Preclinical pharmacology

AZD5634 is a potent inhibitor of the epithelial sodium channel in human, sheep and rat in vitro with an IC50 of 3.8 nmol/L for the human ENaC.

Safety and tolerability

In preclinical studies including pivotal 14D GLP repeat dose (aqueous) inhaled toxicity studies in rats and dogs AZD5634 was well tolerated. In addition, 4- day and 35- day non-GLP dose-finding studies in rat have been performed and three DRF studies in dogs with no safety alerts. Two of the dog studies included intravenous administration to increase systemic exposures (NOAEL for this study was 0.480 mg/kg/day with a supplementary daily I.V dose of 6.6 µg/kg/day). 3-month in rat and dog showed good tolerability with a NOAEL of 3.42 mg/kg in rats and 0.422 mg/kg (+10 µg/kg iv top up) in dogs. Preliminary data from the SAD study have demonstrated that AZD5634 at nebulized doses up to 1.69 mg have been well tolerated with no relevant treatment-related adverse events (AEs), laboratory tests, ECG findings, or spirometry changes.

Clinical pharmacology

The Ph1b study was a randomized, blinded, placebo-controlled, cross-over study to assess the effect of AZD5634 on mucociliary clearance (MCC) as well as safety, tolerability, and pharmacokinetic parameters following a single inhaled dose (612 ug) administration to patients with CF. PK profile demonstrated lung absorption in CF patients after single AZD5634 nebulization. Nasal membrane transepithelial potential difference (NPD) measurement in CF patients demonstrate target engagement (TE) in situ. PoM was thus not achieved based on MCC but TE was shown in the nose.
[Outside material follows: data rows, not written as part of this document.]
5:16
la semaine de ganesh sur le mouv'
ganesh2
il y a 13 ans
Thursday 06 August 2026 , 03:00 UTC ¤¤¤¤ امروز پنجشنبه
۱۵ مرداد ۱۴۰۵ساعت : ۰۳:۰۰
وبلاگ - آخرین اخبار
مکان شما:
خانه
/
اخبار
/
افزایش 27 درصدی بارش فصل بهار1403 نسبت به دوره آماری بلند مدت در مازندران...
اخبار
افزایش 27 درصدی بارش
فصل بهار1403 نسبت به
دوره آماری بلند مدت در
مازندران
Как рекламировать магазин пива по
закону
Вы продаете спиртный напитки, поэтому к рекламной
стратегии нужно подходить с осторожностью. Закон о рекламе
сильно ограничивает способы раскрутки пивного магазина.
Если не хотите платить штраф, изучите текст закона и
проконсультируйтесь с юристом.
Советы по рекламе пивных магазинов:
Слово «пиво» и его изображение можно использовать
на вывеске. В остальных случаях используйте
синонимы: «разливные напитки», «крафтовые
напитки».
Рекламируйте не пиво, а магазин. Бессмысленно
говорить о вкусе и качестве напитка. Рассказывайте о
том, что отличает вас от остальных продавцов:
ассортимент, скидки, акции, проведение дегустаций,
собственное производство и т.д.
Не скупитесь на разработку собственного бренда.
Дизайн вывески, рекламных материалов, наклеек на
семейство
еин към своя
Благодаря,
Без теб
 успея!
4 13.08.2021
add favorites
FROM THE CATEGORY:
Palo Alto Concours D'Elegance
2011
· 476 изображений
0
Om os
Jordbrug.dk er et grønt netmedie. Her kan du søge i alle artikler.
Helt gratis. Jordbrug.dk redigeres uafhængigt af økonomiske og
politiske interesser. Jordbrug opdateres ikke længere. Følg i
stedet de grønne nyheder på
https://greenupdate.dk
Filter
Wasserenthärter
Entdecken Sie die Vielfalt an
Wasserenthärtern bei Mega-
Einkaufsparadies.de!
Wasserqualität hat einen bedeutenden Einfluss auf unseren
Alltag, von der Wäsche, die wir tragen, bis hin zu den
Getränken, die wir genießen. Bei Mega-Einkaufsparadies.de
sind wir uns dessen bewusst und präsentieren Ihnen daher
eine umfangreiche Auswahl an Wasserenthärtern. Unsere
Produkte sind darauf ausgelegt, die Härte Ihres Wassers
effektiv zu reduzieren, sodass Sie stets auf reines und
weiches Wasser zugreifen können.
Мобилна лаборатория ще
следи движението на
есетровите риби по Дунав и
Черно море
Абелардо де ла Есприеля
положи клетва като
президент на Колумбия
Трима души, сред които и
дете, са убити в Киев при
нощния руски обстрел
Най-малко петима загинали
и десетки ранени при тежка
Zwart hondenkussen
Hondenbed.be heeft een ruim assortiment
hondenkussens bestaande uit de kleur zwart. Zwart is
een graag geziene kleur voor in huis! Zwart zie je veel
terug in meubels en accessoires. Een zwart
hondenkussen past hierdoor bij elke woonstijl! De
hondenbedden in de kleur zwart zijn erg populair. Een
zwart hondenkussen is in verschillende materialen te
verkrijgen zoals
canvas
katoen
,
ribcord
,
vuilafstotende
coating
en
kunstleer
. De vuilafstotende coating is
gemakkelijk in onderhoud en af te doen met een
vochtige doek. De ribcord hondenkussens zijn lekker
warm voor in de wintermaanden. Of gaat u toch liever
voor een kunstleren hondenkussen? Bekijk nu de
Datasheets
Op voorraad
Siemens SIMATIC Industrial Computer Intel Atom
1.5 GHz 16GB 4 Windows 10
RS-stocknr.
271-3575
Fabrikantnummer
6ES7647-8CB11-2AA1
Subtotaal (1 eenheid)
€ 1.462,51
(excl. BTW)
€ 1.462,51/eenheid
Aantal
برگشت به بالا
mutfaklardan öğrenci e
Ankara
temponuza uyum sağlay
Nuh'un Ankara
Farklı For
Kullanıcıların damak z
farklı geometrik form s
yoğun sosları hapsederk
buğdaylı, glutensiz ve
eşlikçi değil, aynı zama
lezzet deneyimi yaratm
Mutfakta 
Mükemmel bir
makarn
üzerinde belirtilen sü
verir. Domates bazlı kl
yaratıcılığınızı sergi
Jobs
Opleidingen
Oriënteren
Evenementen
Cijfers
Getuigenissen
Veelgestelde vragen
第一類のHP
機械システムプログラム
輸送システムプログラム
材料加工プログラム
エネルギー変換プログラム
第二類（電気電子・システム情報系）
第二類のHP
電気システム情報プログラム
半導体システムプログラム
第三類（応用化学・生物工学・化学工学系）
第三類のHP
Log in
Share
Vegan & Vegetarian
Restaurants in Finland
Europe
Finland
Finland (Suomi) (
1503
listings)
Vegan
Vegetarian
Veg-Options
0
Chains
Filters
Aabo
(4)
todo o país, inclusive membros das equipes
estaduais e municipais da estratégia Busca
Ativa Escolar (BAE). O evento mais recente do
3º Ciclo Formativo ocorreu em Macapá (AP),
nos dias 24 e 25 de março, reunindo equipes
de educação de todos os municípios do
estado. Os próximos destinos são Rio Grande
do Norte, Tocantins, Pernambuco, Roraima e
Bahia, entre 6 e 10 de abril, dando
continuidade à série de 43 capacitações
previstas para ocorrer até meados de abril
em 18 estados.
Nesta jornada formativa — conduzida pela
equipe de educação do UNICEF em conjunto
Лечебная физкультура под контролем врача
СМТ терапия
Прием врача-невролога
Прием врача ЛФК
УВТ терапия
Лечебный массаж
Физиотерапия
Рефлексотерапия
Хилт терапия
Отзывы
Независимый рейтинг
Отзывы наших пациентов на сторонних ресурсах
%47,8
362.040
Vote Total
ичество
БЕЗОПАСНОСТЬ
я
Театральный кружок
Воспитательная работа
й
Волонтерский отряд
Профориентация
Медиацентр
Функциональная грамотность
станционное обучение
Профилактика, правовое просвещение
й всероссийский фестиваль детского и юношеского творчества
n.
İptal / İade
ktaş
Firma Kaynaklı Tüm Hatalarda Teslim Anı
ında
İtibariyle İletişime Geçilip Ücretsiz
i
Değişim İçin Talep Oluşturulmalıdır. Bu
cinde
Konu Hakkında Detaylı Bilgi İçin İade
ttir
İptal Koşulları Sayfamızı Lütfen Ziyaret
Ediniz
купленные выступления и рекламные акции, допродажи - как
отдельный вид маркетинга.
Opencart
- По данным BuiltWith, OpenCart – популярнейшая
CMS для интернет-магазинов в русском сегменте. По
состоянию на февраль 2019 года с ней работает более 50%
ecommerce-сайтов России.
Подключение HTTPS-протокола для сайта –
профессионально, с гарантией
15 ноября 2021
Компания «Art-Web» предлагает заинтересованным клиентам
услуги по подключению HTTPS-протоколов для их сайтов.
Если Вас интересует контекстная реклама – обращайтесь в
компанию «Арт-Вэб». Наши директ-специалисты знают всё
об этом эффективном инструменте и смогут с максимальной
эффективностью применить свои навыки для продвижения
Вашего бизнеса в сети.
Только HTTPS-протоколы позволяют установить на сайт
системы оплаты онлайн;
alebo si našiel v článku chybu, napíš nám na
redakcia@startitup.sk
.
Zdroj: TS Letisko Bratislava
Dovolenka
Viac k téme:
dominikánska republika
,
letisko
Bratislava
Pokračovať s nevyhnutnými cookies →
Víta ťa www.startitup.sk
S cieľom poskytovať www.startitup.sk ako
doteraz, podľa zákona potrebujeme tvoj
Suitable for and exclusions

Approaches that modulate hydration of tissues such as lung, skin, or eye may be interesting areas for investigation given the AZD5634 MoA. Subjects with a history of hypersensitivity to ENaC inhibitors should not be included in studies with AZD5634. Inclusion of WOCBP will be considered for each proposal.

Additional information

Clinical Trials

Clinical trials: NCT02950805 NCT02679729

Publications for this compound

No publications [Kristensson et al 2019 NACFC Poster 526]

Initial Indication

Cystic Fibrosis

Route of administration

In Part A of the SAD study, seven single inhaled doses of AZD5634 (10, 27, 81, 216, 648, 1296 and 1692 μg) or placebo were given. Eight subjects were randomized in each cohort (six active:2 placebo). In Part B of the SAD study six subjects (who did not participate in Part A) received both IV (65 μg AZD5634) and inhaled (1692 μg AZD5634) dosing (fixed dosing; IV first followed by inhalation), with at least a 14 day washout between the doses.

In the AZD5634 PoM study, nine patients with Cystic Fibrosis received a single inhaled dose of AZD5634 (612 ug) or placebo in a cross-over design with at a 14 days to 21 days washout period between doses.